:: Data listing ::

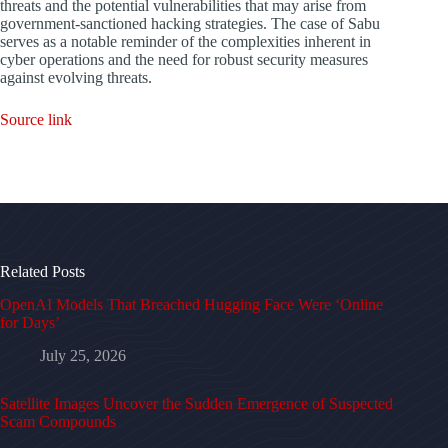
threats and the potential vulnerabilities that may arise from
government-sanctioned hacking strategies. The case of Sabu
serves as a notable reminder of the complexities inherent in
cyber operations and the need for robust security measures
against evolving threats.
Source link
Related Posts
OpenAI Models That Breached Hugging Face Were ‘Online
for Days’
July 25, 2026
Satellite Images Uncover the Sudden Emergence of Suspected
Scam Compounds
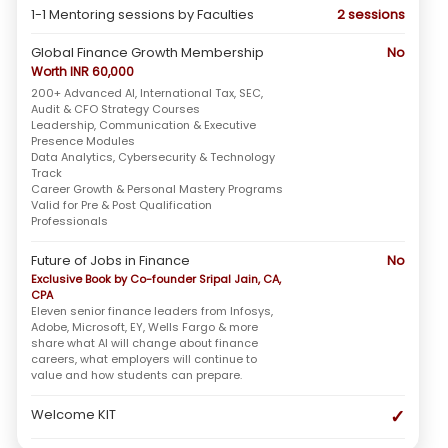
1-1 Mentoring sessions by Faculties
2 sessions
Global Finance Growth Membership
No
Worth INR 60,000
200+ Advanced AI, International Tax, SEC,
Audit & CFO Strategy Courses
Leadership, Communication & Executive
Presence Modules
Data Analytics, Cybersecurity & Technology
Track
Career Growth & Personal Mastery Programs
Valid for Pre & Post Qualification
Professionals
Future of Jobs in Finance
No
Exclusive Book by Co-founder Sripal Jain, CA,
CPA
Eleven senior finance leaders from Infosys,
Adobe, Microsoft, EY, Wells Fargo & more
share what AI will change about finance
careers, what employers will continue to
value and how students can prepare.
✓
Welcome KIT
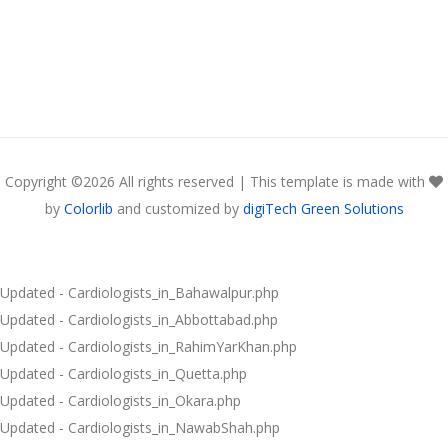
Copyright ©
2026 All rights reserved | This template is made with
by
Colorlib
and customized by
digiTech Green Solutions
Updated - Cardiologists_in_Bahawalpur.php
Updated - Cardiologists_in_Abbottabad.php
Updated - Cardiologists_in_RahimYarKhan.php
Updated - Cardiologists_in_Quetta.php
Updated - Cardiologists_in_Okara.php
Updated - Cardiologists_in_NawabShah.php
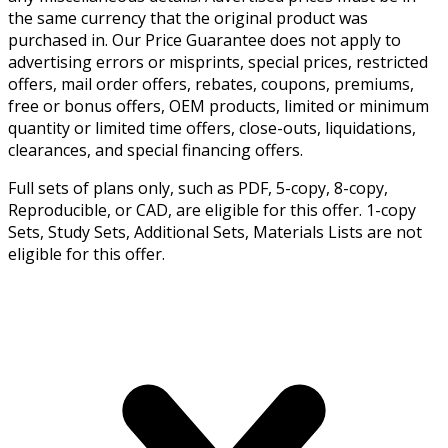
the same currency that the original product was
purchased in. Our Price Guarantee does not apply to
advertising errors or misprints, special prices, restricted
offers, mail order offers, rebates, coupons, premiums,
free or bonus offers, OEM products, limited or minimum
quantity or limited time offers, close-outs, liquidations,
clearances, and special financing offers.
Full sets of plans only, such as PDF, 5-copy, 8-copy,
Reproducible, or CAD, are eligible for this offer. 1-copy
Sets, Study Sets, Additional Sets, Materials Lists are not
eligible for this offer.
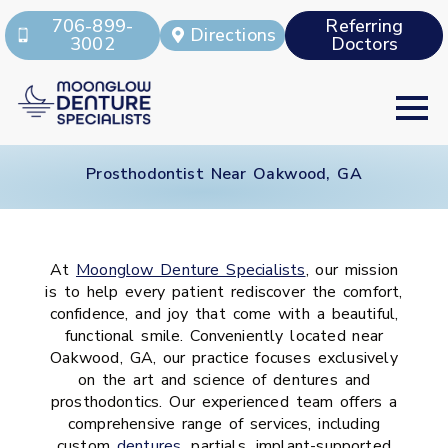
706-899-
Referring
Directions
3002
Doctors
Prosthodontist Near Oakwood, GA
At
Moonglow Denture Specialists
, our mission
is to help every patient rediscover the comfort,
confidence, and joy that come with a beautiful,
functional smile. Conveniently located near
Oakwood, GA, our practice focuses exclusively
on the art and science of dentures and
prosthodontics. Our experienced team offers a
comprehensive range of services, including
custom
dentures
, partials, implant-supported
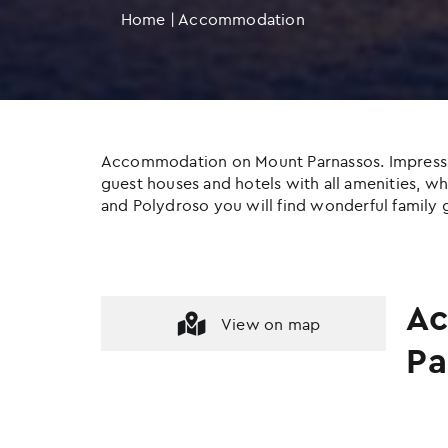
Home
|
Accommodation
Accommodation on Mount Parnassos. Impressive c
guest houses and hotels with all amenities, whil
and Polydroso you will find wonderful family g
Ac
View on map
Pa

:::

* Task objective:
Can you copy the data from its start through the line containing "Scam Compounds", changing "threats" to "risks" and keeping everything else the same? Leave the pictures out of your answer.

* Exercise response:
risks and the potential vulnerabilities that may arise from
government-sanctioned hacking strategies. The case of Sabu
serves as a notable reminder of the complexities inherent in
cyber operations and the need for robust security measures
against evolving risks.
Source link
Related Posts
OpenAI Models That Breached Hugging Face Were ‘Online
for Days’
July 25, 2026
Satellite Images Uncover the Sudden Emergence of Suspected
Scam Compounds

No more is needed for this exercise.